CCI Faculty Brittany Tarwater 2025 Volunteer 40 Under 40
From the moment Brittany Tarwater (‘09, ‘13) stepped into the College of Communication and Information to where she is today in her career, there’s been a network of supportive faculty pushing her to succeed. She didn’t realize when she arrived at the University of Tennessee, Knoxville, campus on her 18th birthday that CCI and UT would become intertwined with her life and career for years to come. Now, she joins seven other CCI alumni as one of the class of 2025 Volunteer 40 Under 40.
Tarwater is a full-time assistant professor of practice at the School of Journalism and Media, teaching students in the same rooms where she once sat to earn an undergraduate degree in communication studies and a master’s degree with a concentration in journalism and media. She brings with her a wealth of experience in broadcast journalism and currently still works part-time as a multimedia journalist and anchor at WVLT News, where her work has earned multiple Emmy and Edward R. Murrow awards.
Tarwater arrived at UT focused on her swimming career but was also set on becoming a sports journalist after she graduated. She ultimately decided to get her major through the School of Communication Studies and to minor in journalism and media—while some of this decision was based on conflicts with her intense swimming schedule, it was also heavily influenced by a faculty member who has remained a pivotal person in Tarwater’s career over the years: Associate Professor John Haas, who was also director of the School of Communication Studies for 30 years.
“I distinctly remember being drawn in by Dr. Haas and him promising that he was going to support my career and if I had a dream and a goal, he was going to get me there,” she said. “John Haas is a wonderful person who has such a gift for connecting with young people and inspiring them in their journey, and I’m just lucky to be one of those people. What a gift to still be connected to him.”

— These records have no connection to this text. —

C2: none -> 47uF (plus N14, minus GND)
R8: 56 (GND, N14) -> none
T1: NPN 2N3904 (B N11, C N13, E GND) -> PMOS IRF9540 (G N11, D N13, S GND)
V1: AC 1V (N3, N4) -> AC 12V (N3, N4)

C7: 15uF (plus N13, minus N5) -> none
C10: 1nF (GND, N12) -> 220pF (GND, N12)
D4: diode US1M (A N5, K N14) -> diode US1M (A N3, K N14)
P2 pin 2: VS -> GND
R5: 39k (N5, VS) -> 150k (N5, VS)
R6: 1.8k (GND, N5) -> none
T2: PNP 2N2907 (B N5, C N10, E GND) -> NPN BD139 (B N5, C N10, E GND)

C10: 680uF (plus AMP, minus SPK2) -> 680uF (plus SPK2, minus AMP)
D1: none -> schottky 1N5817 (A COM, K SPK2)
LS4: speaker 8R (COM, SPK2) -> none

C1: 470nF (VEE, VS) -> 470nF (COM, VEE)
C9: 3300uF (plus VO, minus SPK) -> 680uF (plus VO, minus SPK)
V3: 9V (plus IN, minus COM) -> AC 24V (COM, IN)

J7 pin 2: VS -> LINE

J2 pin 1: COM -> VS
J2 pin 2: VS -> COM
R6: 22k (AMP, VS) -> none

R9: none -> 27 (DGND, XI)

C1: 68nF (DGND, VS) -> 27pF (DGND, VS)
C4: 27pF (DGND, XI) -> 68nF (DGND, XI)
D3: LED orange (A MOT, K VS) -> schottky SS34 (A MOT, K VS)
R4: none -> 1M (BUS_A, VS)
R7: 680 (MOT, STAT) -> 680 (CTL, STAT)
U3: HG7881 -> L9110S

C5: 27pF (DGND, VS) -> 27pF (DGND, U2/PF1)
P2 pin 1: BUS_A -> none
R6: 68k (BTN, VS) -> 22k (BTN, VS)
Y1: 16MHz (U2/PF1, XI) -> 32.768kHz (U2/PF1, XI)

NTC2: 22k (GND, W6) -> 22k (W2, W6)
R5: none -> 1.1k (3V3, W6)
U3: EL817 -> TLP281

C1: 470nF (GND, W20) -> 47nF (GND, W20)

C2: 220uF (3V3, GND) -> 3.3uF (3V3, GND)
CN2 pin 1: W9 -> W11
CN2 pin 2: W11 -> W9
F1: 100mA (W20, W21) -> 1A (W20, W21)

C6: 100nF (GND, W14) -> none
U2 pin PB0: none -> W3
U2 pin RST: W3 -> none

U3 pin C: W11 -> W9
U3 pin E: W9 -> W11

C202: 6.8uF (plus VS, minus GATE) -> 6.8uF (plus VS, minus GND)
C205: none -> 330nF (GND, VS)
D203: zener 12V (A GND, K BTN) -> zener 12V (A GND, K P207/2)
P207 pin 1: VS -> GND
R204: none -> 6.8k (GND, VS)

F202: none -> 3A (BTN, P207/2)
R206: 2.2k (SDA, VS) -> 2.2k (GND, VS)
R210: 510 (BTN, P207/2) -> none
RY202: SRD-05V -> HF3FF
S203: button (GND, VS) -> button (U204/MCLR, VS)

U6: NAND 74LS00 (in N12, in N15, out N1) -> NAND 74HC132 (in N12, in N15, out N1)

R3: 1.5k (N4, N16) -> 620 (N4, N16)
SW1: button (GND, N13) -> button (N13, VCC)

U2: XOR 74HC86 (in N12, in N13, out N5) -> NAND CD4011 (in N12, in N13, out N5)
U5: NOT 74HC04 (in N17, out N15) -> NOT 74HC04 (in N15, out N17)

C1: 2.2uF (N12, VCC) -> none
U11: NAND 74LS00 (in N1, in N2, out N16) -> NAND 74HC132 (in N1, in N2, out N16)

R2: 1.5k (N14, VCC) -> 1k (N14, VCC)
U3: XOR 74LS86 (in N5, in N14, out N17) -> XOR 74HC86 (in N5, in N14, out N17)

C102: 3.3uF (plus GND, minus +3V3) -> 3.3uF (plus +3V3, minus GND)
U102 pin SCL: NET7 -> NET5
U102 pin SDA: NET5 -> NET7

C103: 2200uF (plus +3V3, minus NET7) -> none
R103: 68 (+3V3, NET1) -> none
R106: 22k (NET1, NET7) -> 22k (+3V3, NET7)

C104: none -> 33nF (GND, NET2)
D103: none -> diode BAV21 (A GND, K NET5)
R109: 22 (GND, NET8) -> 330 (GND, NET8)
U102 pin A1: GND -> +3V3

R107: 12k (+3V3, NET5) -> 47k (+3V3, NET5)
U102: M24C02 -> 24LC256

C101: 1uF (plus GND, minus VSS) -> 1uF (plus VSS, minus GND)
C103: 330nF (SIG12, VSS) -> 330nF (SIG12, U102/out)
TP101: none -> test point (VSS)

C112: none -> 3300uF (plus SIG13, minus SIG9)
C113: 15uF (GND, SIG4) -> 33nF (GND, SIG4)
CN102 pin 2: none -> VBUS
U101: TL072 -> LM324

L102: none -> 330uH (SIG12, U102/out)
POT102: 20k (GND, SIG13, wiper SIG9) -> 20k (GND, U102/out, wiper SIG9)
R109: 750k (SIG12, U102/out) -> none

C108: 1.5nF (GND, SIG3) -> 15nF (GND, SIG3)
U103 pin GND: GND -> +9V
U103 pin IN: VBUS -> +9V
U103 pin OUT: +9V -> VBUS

Just as she planned, Tarwater graduated and started a job as a sideline reporter, traveling to a different city each week. While it was an exciting job it also came with the awareness that sports journalism wasn’t the fulfilling career she wanted.
“There was something that drew me more into other elements of news; I didn’t know what that quite looked like as I was singularly focused on sports reporting. The door was not even cracked for anything else. Deciding sports reporting was not for me when I was in it was a bit of a shocking revelation,” she recalled.
After about two years in the field, Tarwater returned to the familiar halls of CCI to grow her journalism skill set so she could pivot to covering news. There, she flourished and credits her graduate advisor, Professor Emeritus Sam Swan, with carrying her through the program and each of the subsequent career moves she has made up until this day.
She graduated from the program and began her broadcast news career in Hazard, Kentucky, feeling a little self-conscious about being one of the older journalists in the newsroom. But she stuck with it and broadened her experience in broadcast newsrooms, and it wasn’t long before she once again felt the pull of Knoxville, Tennessee.
She landed a job at WVLT News in 2015 and began teaching courses as a lecturer for the School of Journalism and Media in 2019. In spring 2024 she began as a full-time faculty with the school, bringing her journey full circle and solidifying the strong connection she feels to CCI. It’s been a year since she made the transition to full-time teaching, but time flew as she immersed herself in instructing television and news production courses as well as taking on the advisor role for The Volunteer Channel.
“It’s been good, it’s just interesting how you close the loop on some of these themes that have all happened in this same building. As an undergraduate student and then a graduate student, and now as faculty I feel quite frankly a little bit of impostor syndrome,” she said. “I’ve joined in where there are people on this faculty who are just outstanding educators, who are brilliant in their career and their studies, and I’ve learned so much from all of them. And again, it’s the people around me who have buoyed me up and made sure I’ve succeeded.”
Tarwater has found inspiration not just from her fellow faculty, but from the students themselves. Their professionalism and boundless energy have resulted in projects such as a live Election Day special, among many other high-quality journalism endeavors.
“I’m still working in a newsroom—they are so dedicated. They were running breaking news stories during the winter break when they were off, that’s how they’re wired. They are so outstanding and dedicated and so smart,” she said.
She also sees this experience as an opportunity to offer the same kind of support that was given to her as a student and a working professional. Though she learned plenty during her courses, it was knowing she had people to call on for advice or help that has had the biggest impact on her.
“I was not the most engaging or the best student and I regret that, I wish that I was, but maybe I didn’t have the maturity at that time to know where I was lacking. There were so many people who picked me up and uplifted me and poured into me anyway, and I’m so grateful to those people. And I see that more and more as the time passes and I become more grateful to the people who gave me more than I deserved,” she said.
When she’s not at CCI or WVLT, Tarwater spends time with her two children and her husband, Knoxville native and Olympic gold medalist Davis Tarwater, and gives back to her community through volunteering. She remains passionate and involved with causes she’s long supported including YWCA Knoxville and the Tennessee Valley Keys of Hope Women’s Program. She is also a board member for the Greater Knoxville Sports Hall of Fame.